> _Extrait du texte_
::::

Après les mouvements de grève d’octobre 2023, de juillet 2024 et celui d’août et septembre 2025, l’intersyndicale composée de la CSTP-FO, de la CSIP, de O oe to oe rima et du Sapot a déposé un nouveau préavis de grève à l’OPT. Les préavis, déposés dans les différentes filiales du groupe, listent pas moins de 25 points de revendication, parlent de « dysfonctionnements persistants », d’une « perte de confiance des salariés » dans une gouvernance jugée « incompétente », d’une dégradation du dialogue social et formulent entre autres des demandes salariales. La grève doit être effective, si le préavis n’est pas levé d’ici là, dès lundi, notamment dans les agences Fare Rata de Tahiti et des îles.

::::

> _Consigne_
Recopiez fidèlement le passage du texte sur le préavis de grève à l’OPT, de « Après les mouvements » à « et des îles. ».

[Relevés de coordonnées de points de repère]
::::

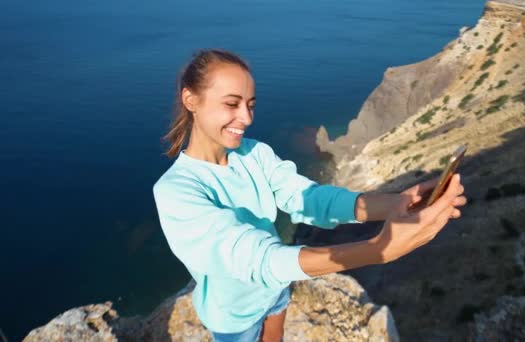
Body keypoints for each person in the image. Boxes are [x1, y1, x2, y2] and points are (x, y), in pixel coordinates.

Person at [152, 49, 466, 342]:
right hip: (235, 317)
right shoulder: (176, 192)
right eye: (232, 104)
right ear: (191, 100)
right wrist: (378, 250)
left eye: (250, 105)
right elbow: (259, 259)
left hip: (276, 292)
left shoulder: (255, 154)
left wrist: (396, 203)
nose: (247, 119)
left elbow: (311, 199)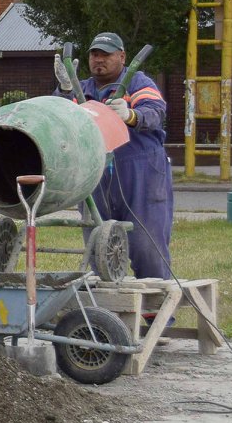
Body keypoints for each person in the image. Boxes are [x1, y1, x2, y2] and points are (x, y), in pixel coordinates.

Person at [71, 31, 174, 279]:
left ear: (122, 56)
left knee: (146, 245)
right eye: (94, 54)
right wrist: (64, 88)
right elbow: (58, 115)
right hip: (95, 174)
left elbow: (155, 112)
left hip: (141, 172)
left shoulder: (138, 83)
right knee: (99, 244)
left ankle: (155, 311)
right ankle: (110, 309)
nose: (99, 60)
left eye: (106, 55)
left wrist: (130, 115)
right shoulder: (80, 89)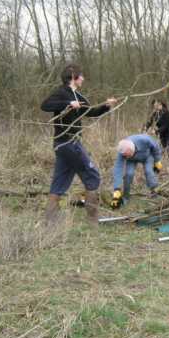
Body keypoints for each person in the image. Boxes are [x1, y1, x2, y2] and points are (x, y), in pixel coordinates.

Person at [41, 63, 117, 224]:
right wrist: (67, 104)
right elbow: (45, 105)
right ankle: (92, 220)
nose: (83, 78)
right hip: (68, 142)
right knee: (93, 176)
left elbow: (91, 112)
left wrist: (106, 106)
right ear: (73, 76)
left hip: (64, 146)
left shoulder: (79, 97)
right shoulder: (61, 92)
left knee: (59, 182)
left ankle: (49, 221)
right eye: (81, 76)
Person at [111, 135, 163, 209]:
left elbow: (155, 146)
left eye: (127, 155)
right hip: (132, 160)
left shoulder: (144, 140)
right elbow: (118, 168)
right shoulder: (122, 150)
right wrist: (116, 189)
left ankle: (154, 191)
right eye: (125, 156)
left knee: (149, 171)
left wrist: (157, 161)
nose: (126, 158)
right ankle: (126, 197)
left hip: (147, 156)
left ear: (132, 149)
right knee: (129, 174)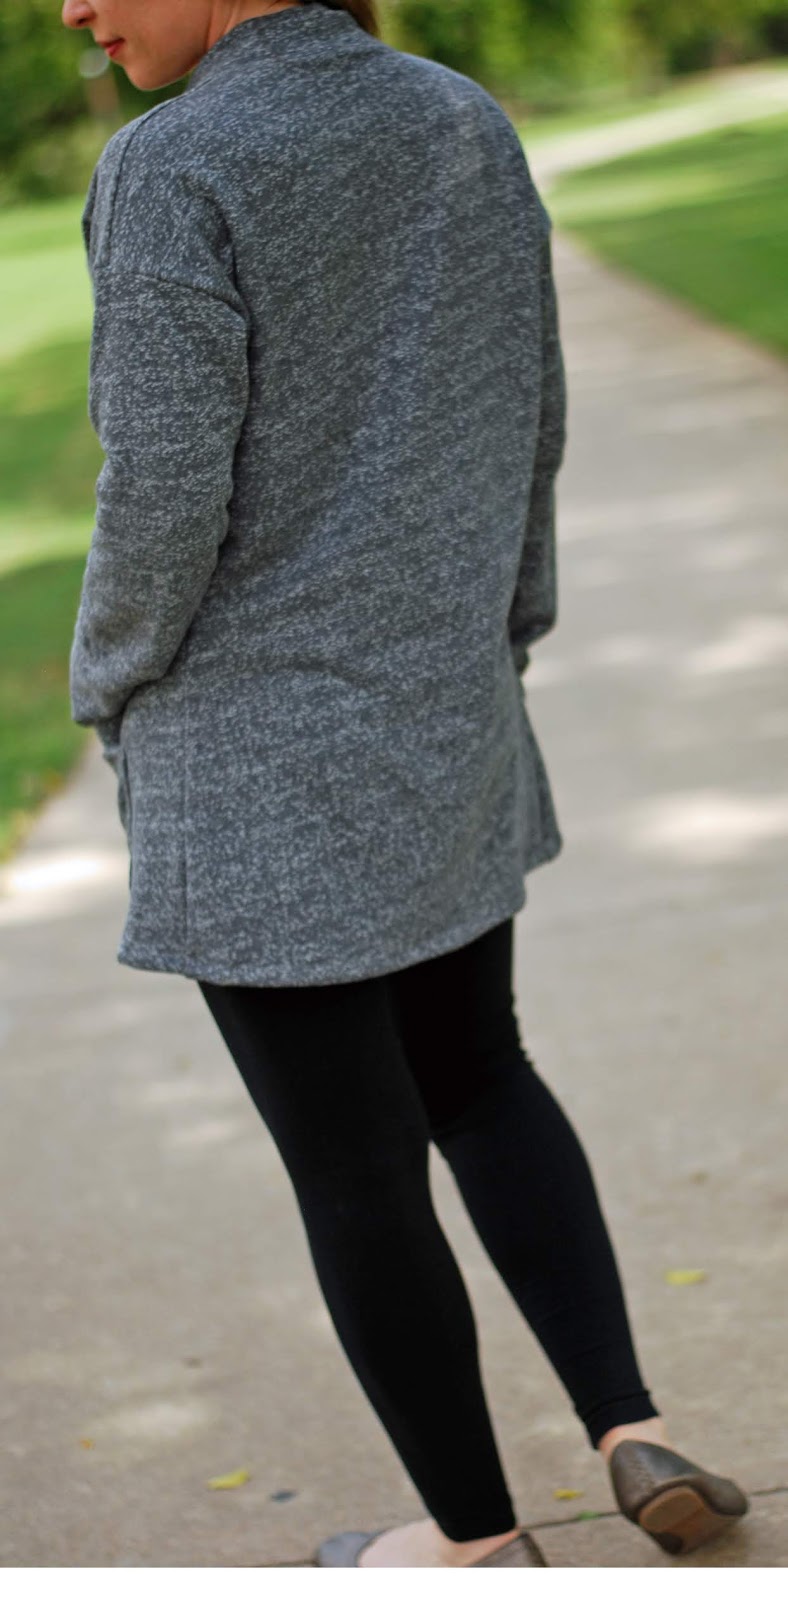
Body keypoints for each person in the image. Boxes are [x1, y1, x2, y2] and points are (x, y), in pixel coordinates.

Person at [64, 0, 749, 1568]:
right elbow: (533, 413)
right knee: (482, 1074)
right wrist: (505, 631)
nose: (71, 10)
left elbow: (161, 485)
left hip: (255, 751)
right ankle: (630, 1430)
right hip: (442, 707)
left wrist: (107, 674)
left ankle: (479, 1552)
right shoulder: (457, 117)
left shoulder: (174, 163)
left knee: (355, 1168)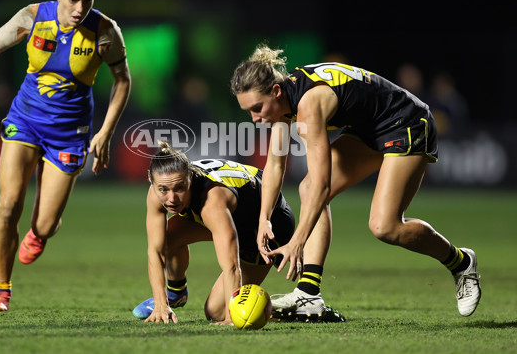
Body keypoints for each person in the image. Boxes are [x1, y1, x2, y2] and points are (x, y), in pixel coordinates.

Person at [230, 45, 481, 318]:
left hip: (406, 121)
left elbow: (323, 184)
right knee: (306, 187)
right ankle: (309, 295)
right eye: (248, 112)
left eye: (257, 108)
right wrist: (263, 219)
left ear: (275, 92)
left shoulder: (308, 106)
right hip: (369, 129)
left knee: (385, 226)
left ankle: (461, 262)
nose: (255, 118)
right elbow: (275, 166)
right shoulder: (282, 104)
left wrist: (297, 241)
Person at [0, 0, 131, 312]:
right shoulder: (30, 18)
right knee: (8, 205)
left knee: (43, 225)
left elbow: (122, 80)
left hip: (69, 135)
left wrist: (104, 132)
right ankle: (1, 290)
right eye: (72, 0)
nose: (79, 9)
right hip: (24, 121)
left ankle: (41, 231)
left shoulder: (104, 31)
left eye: (86, 2)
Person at [132, 142, 295, 324]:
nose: (171, 198)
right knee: (167, 237)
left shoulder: (212, 202)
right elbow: (155, 250)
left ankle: (290, 308)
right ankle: (175, 293)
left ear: (190, 178)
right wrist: (161, 304)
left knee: (215, 312)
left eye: (179, 188)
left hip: (265, 225)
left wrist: (230, 318)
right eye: (164, 189)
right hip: (232, 215)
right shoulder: (157, 192)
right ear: (150, 180)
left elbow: (231, 265)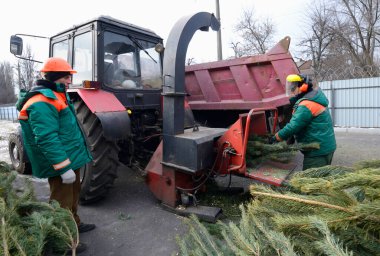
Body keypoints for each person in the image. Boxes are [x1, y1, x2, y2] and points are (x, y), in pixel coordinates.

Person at [16, 57, 95, 254]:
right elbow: (46, 137)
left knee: (73, 195)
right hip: (61, 163)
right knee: (61, 201)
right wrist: (63, 167)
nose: (69, 81)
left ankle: (74, 224)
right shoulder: (42, 101)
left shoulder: (57, 95)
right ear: (56, 77)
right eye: (67, 77)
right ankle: (62, 241)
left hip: (71, 158)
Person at [270, 74, 336, 170]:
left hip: (317, 151)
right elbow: (295, 99)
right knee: (321, 178)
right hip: (325, 147)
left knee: (310, 181)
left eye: (293, 87)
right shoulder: (314, 97)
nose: (291, 90)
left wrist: (275, 138)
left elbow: (293, 126)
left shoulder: (306, 105)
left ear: (303, 87)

::::

> _Résultat attendu_
Après les mouvements de grève d’octobre 2023, de juillet 2024 et celui d’août et septembre 2025, l’intersyndicale composée de la CSTP-FO, de la CSIP, de O oe to oe rima et du Sapot a déposé un nouveau préavis de grève à l’OPT. Les préavis, déposés dans les différentes filiales du groupe, listent pas moins de 25 points de revendication, parlent de « dysfonctionnements persistants », d’une « perte de confiance des salariés » dans une gouvernance jugée « incompétente », d’une dégradation du dialogue social et formulent entre autres des demandes salariales. La grève doit être effective, si le préavis n’est pas levé d’ici là, dès lundi, notamment dans les agences Fare Rata de Tahiti et des îles.